Cuando la resiliencia produce desigualdad

Esa mirada tiene una consecuencia crítica. Si la resiliencia se construye con proyectos piloto y alianzas voluntarias, quién decide dónde se hacen y a quién benefician. La investigación muestra que muchos experimentos se concentran en distritos de negocios y barrios de renta media, donde hay capacidad técnica y retorno económico, mientras las periferias con más calor, menos árboles y viviendas peor aisladas quedan fuera. La resiliencia, advierten, puede convertirse en un nuevo mecanismo de desigualdad: quien puede pagar aire acondicionado, seguro y vivienda en zona segura resiste; quien no, absorbe el daño.

Resiliencia integrada y justa: clima en todas las políticas

De ahí la propuesta de una resiliencia integrada y justa. Integrada porque el clima atraviesa todas las políticas, vivienda, transporte, salud, energía, espacio público, y tratarlo como asunto ambiental aparte garantiza el fracaso: la mejor medida contra las olas de calor en Sídney no es un plan climático sino árboles, viviendas bien aisladas y transporte que no deje a nadie caminando bajo el sol. Justa porque las medidas deben priorizar a los barrios y grupos más vulnerables, mayores, hogares pobres, comunidades indígenas y migrantes, y porque su diseño debe contar con ellos. La participación no es un añadido sino la condición para que la adaptación funcione donde más se necesita.
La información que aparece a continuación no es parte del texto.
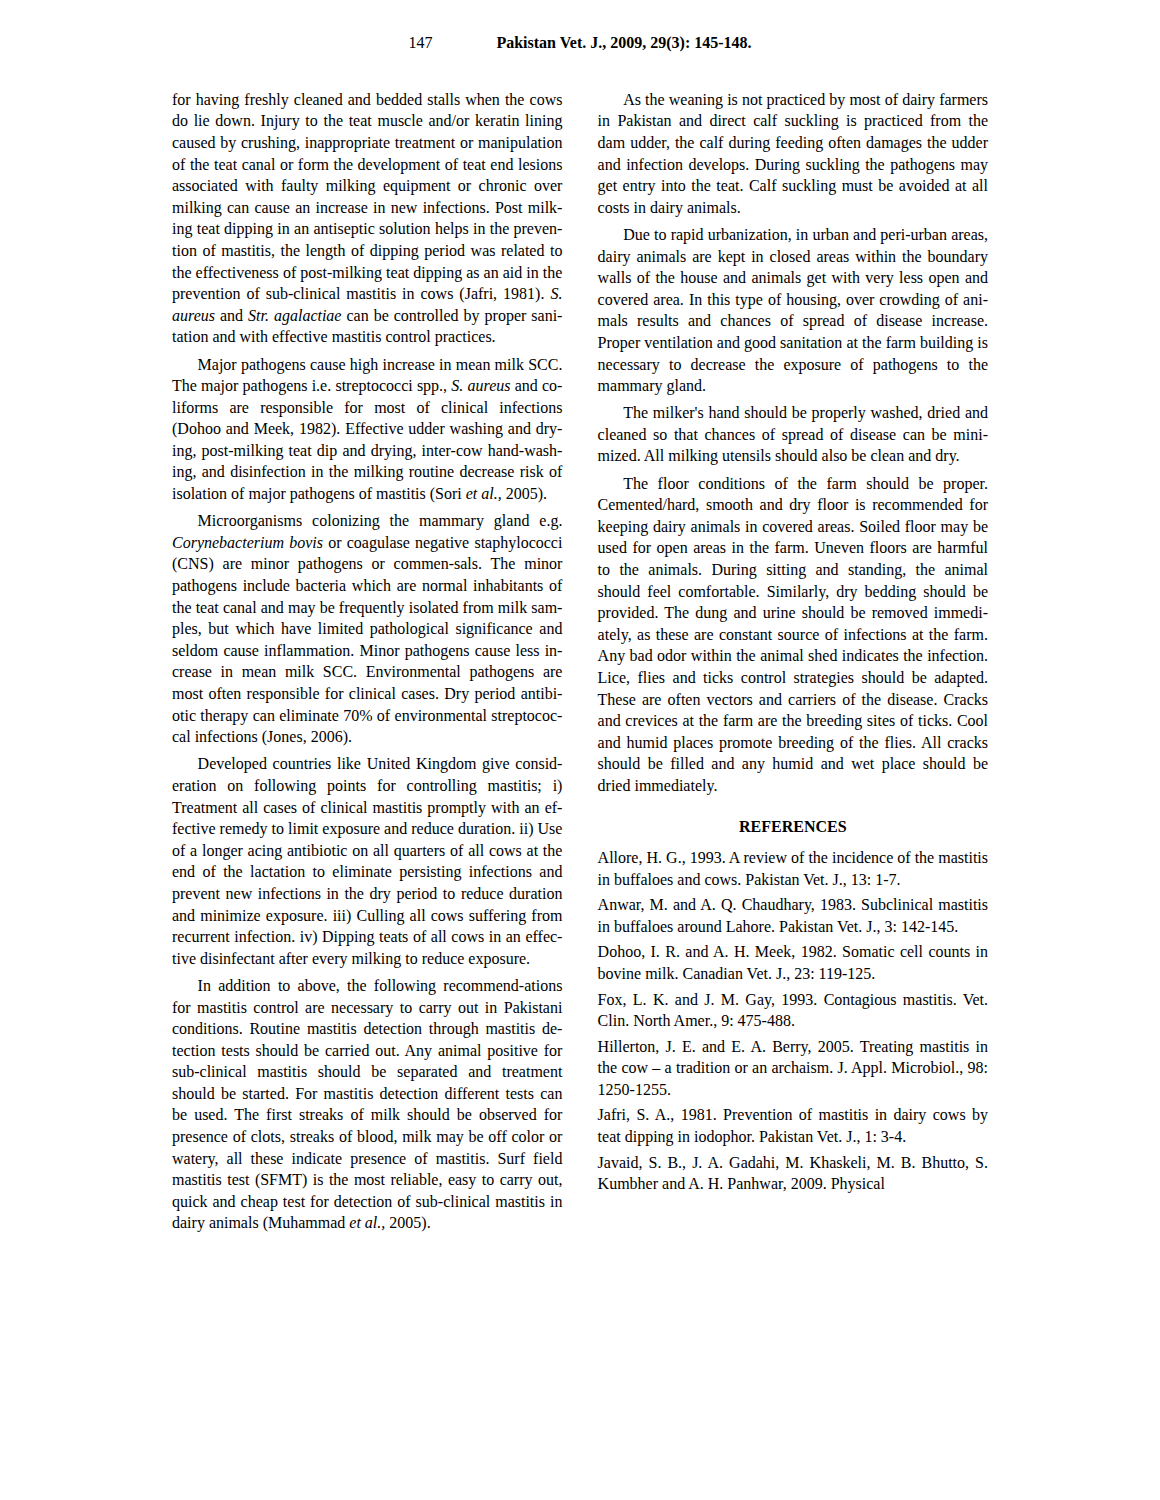147 Pakistan Vet. J., 2009, 29(3): 145-148.
for having freshly cleaned and bedded stalls when the cows do lie down. Injury to the teat muscle and/or keratin lining caused by crushing, inappropriate treatment or manipulation of the teat canal or form the development of teat end lesions associated with faulty milking equipment or chronic over milking can cause an increase in new infections. Post milking teat dipping in an antiseptic solution helps in the prevention of mastitis, the length of dipping period was related to the effectiveness of post-milking teat dipping as an aid in the prevention of sub-clinical mastitis in cows (Jafri, 1981). S. aureus and Str. agalactiae can be controlled by proper sanitation and with effective mastitis control practices.
Major pathogens cause high increase in mean milk SCC. The major pathogens i.e. streptococci spp., S. aureus and coliforms are responsible for most of clinical infections (Dohoo and Meek, 1982). Effective udder washing and drying, post-milking teat dip and drying, inter-cow hand-washing, and disinfection in the milking routine decrease risk of isolation of major pathogens of mastitis (Sori et al., 2005).
Microorganisms colonizing the mammary gland e.g. Corynebacterium bovis or coagulase negative staphylococci (CNS) are minor pathogens or commen-sals. The minor pathogens include bacteria which are normal inhabitants of the teat canal and may be frequently isolated from milk samples, but which have limited pathological significance and seldom cause inflammation. Minor pathogens cause less increase in mean milk SCC. Environmental pathogens are most often responsible for clinical cases. Dry period antibiotic therapy can eliminate 70% of environmental streptococcal infections (Jones, 2006).
Developed countries like United Kingdom give consideration on following points for controlling mastitis; i) Treatment all cases of clinical mastitis promptly with an effective remedy to limit exposure and reduce duration. ii) Use of a longer acing antibiotic on all quarters of all cows at the end of the lactation to eliminate persisting infections and prevent new infections in the dry period to reduce duration and minimize exposure. iii) Culling all cows suffering from recurrent infection. iv) Dipping teats of all cows in an effective disinfectant after every milking to reduce exposure.
In addition to above, the following recommend-ations for mastitis control are necessary to carry out in Pakistani conditions. Routine mastitis detection through mastitis detection tests should be carried out. Any animal positive for sub-clinical mastitis should be separated and treatment should be started. For mastitis detection different tests can be used. The first streaks of milk should be observed for presence of clots, streaks of blood, milk may be off color or watery, all these indicate presence of mastitis. Surf field mastitis test (SFMT) is the most reliable, easy to carry out, quick and cheap test for detection of sub-clinical mastitis in dairy animals (Muhammad et al., 2005).
As the weaning is not practiced by most of dairy farmers in Pakistan and direct calf suckling is practiced from the dam udder, the calf during feeding often damages the udder and infection develops. During suckling the pathogens may get entry into the teat. Calf suckling must be avoided at all costs in dairy animals.
Due to rapid urbanization, in urban and peri-urban areas, dairy animals are kept in closed areas within the boundary walls of the house and animals get with very less open and covered area. In this type of housing, over crowding of animals results and chances of spread of disease increase. Proper ventilation and good sanitation at the farm building is necessary to decrease the exposure of pathogens to the mammary gland.
The milker's hand should be properly washed, dried and cleaned so that chances of spread of disease can be minimized. All milking utensils should also be clean and dry.
The floor conditions of the farm should be proper. Cemented/hard, smooth and dry floor is recommended for keeping dairy animals in covered areas. Soiled floor may be used for open areas in the farm. Uneven floors are harmful to the animals. During sitting and standing, the animal should feel comfortable. Similarly, dry bedding should be provided. The dung and urine should be removed immediately, as these are constant source of infections at the farm. Any bad odor within the animal shed indicates the infection. Lice, flies and ticks control strategies should be adapted. These are often vectors and carriers of the disease. Cracks and crevices at the farm are the breeding sites of ticks. Cool and humid places promote breeding of the flies. All cracks should be filled and any humid and wet place should be dried immediately.
References
Allore, H. G., 1993. A review of the incidence of the mastitis in buffaloes and cows. Pakistan Vet. J., 13: 1-7.
Anwar, M. and A. Q. Chaudhary, 1983. Subclinical mastitis in buffaloes around Lahore. Pakistan Vet. J., 3: 142-145.
Dohoo, I. R. and A. H. Meek, 1982. Somatic cell counts in bovine milk. Canadian Vet. J., 23: 119-125.
Fox, L. K. and J. M. Gay, 1993. Contagious mastitis. Vet. Clin. North Amer., 9: 475-488.
Hillerton, J. E. and E. A. Berry, 2005. Treating mastitis in the cow – a tradition or an archaism. J. Appl. Microbiol., 98: 1250-1255.
Jafri, S. A., 1981. Prevention of mastitis in dairy cows by teat dipping in iodophor. Pakistan Vet. J., 1: 3-4.
Javaid, S. B., J. A. Gadahi, M. Khaskeli, M. B. Bhutto, S. Kumbher and A. H. Panhwar, 2009. Physical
Melbourne, Sídney y Brisbane: de los planes a las prácticas

Las ciudades que aplican ese enfoque muestran resultados. Melbourne planifica su bosque urbano con el objetivo de duplicar la cubierta arbórea para 2040 priorizando los barrios más calurosos. Sídney combina rehabilitación energética de vivienda social con programas de acompañamiento a mayores durante las olas de calor. Brisbane, tras las inundaciones de 2011 y 2022, ha revisado dónde se puede construir y ha recomprado viviendas en zonas de riesgo. Ninguna de ellas es resiliente del todo, pero todas han pasado de los planes a las prácticas, que es donde la investigación de McGuirk y sus colegas sitúa la diferencia.
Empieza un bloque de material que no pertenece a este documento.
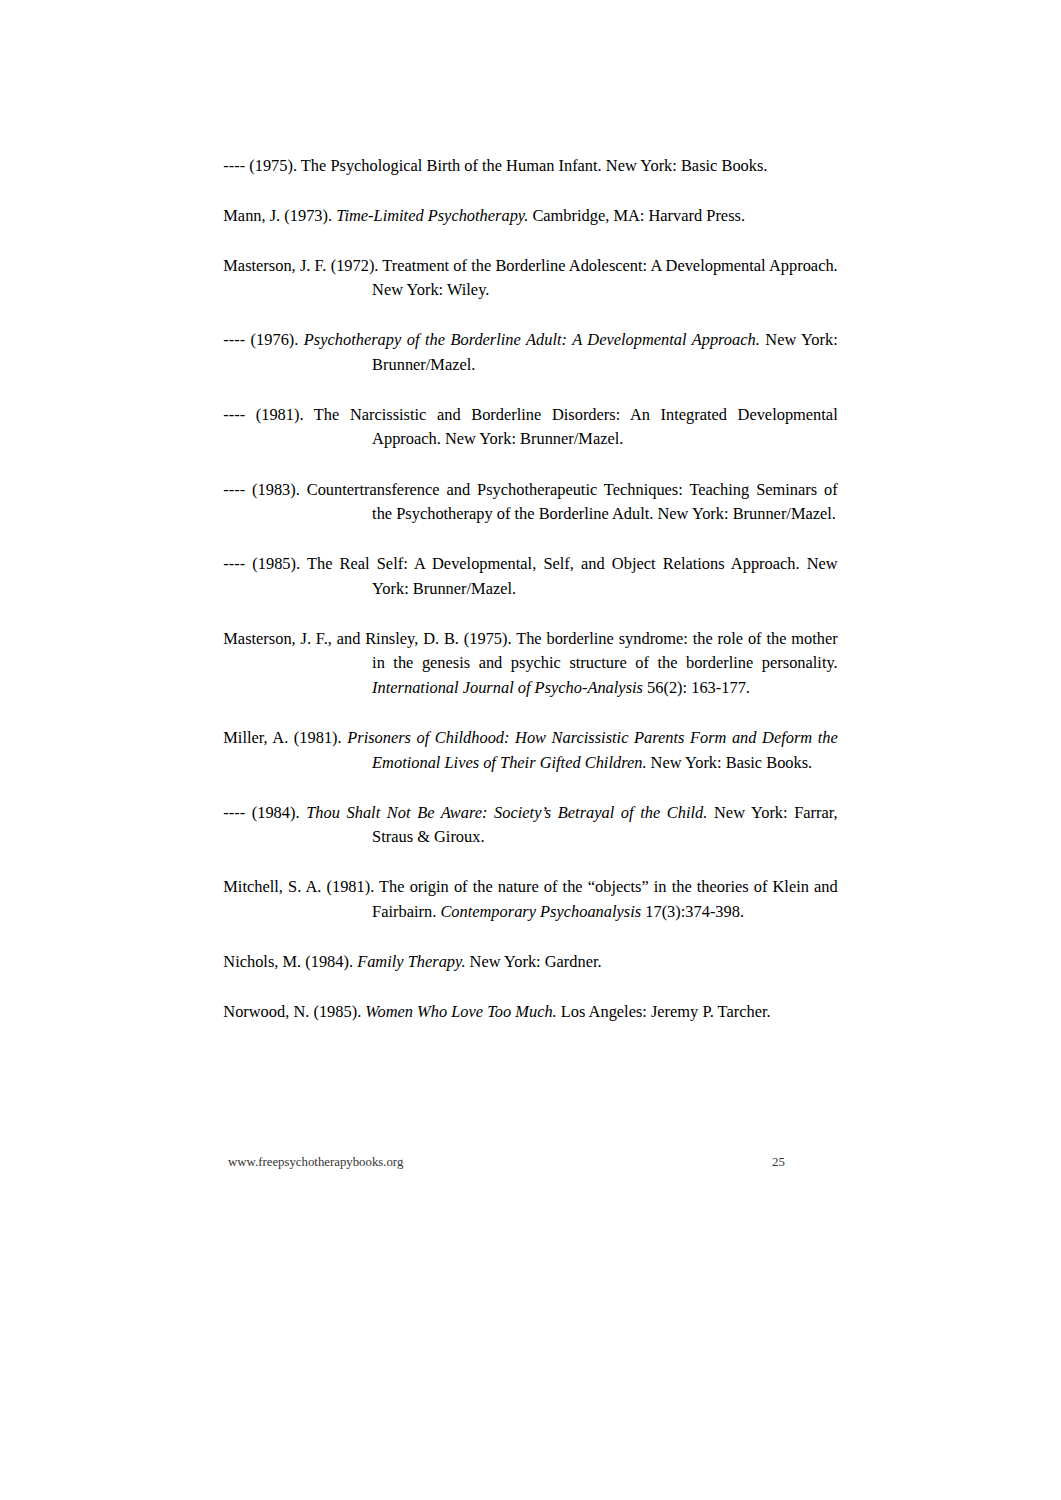---- (1975). The Psychological Birth of the Human Infant. New York: Basic Books.
Mann, J. (1973). Time-Limited Psychotherapy. Cambridge, MA: Harvard Press.
Masterson, J. F. (1972). Treatment of the Borderline Adolescent: A Developmental Approach. New York: Wiley.
---- (1976). Psychotherapy of the Borderline Adult: A Developmental Approach. New York: Brunner/Mazel.
---- (1981). The Narcissistic and Borderline Disorders: An Integrated Developmental Approach. New York: Brunner/Mazel.
---- (1983). Countertransference and Psychotherapeutic Techniques: Teaching Seminars of the Psychotherapy of the Borderline Adult. New York: Brunner/Mazel.
---- (1985). The Real Self: A Developmental, Self, and Object Relations Approach. New York: Brunner/Mazel.
Masterson, J. F., and Rinsley, D. B. (1975). The borderline syndrome: the role of the mother in the genesis and psychic structure of the borderline personality. International Journal of Psycho-Analysis 56(2): 163-177.
Miller, A. (1981). Prisoners of Childhood: How Narcissistic Parents Form and Deform the Emotional Lives of Their Gifted Children. New York: Basic Books.
---- (1984). Thou Shalt Not Be Aware: Society’s Betrayal of the Child. New York: Farrar, Straus & Giroux.
Mitchell, S. A. (1981). The origin of the nature of the “objects” in the theories of Klein and Fairbairn. Contemporary Psychoanalysis 17(3):374-398.
Nichols, M. (1984). Family Therapy. New York: Gardner.
Norwood, N. (1985). Women Who Love Too Much. Los Angeles: Jeremy P. Tarcher.
www.freepsychotherapybooks.org 25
La lección para cualquier ciudad, en Australia o en América Latina, es que la resiliencia climática se decide en la gobernanza cotidiana: en qué presupuesto se prioriza, con quién se alía el ayuntamiento, qué barrio recibe el primer proyecto piloto y quién participa en diseñarlo. Una ciudad que gobierna el clima de forma experimental y abierta aprende rápido; una que lo hace de forma excluyente aprende a proteger a unos pocos. La sostenibilidad y la resiliencia, en esta lectura, son inseparables de la justicia.

Preguntas frecuentes

¿Qué es la resiliencia urbana ante el cambio climático?

Es la capacidad de una ciudad para anticipar, absorber y recuperarse de olas de calor, inundaciones y tormentas, y para transformarse de modo que sus habitantes, empezando por los más vulnerables, estén mejor protegidos ante la siguiente crisis.

¿Por qué la resiliencia puede aumentar la desigualdad?

Porque los experimentos y alianzas climáticas tienden a concentrarse en distritos con capacidad técnica y retorno económico, mientras los barrios con más calor, menos árboles y peor vivienda quedan fuera; sin priorizarlos, solo resiste quien puede pagar.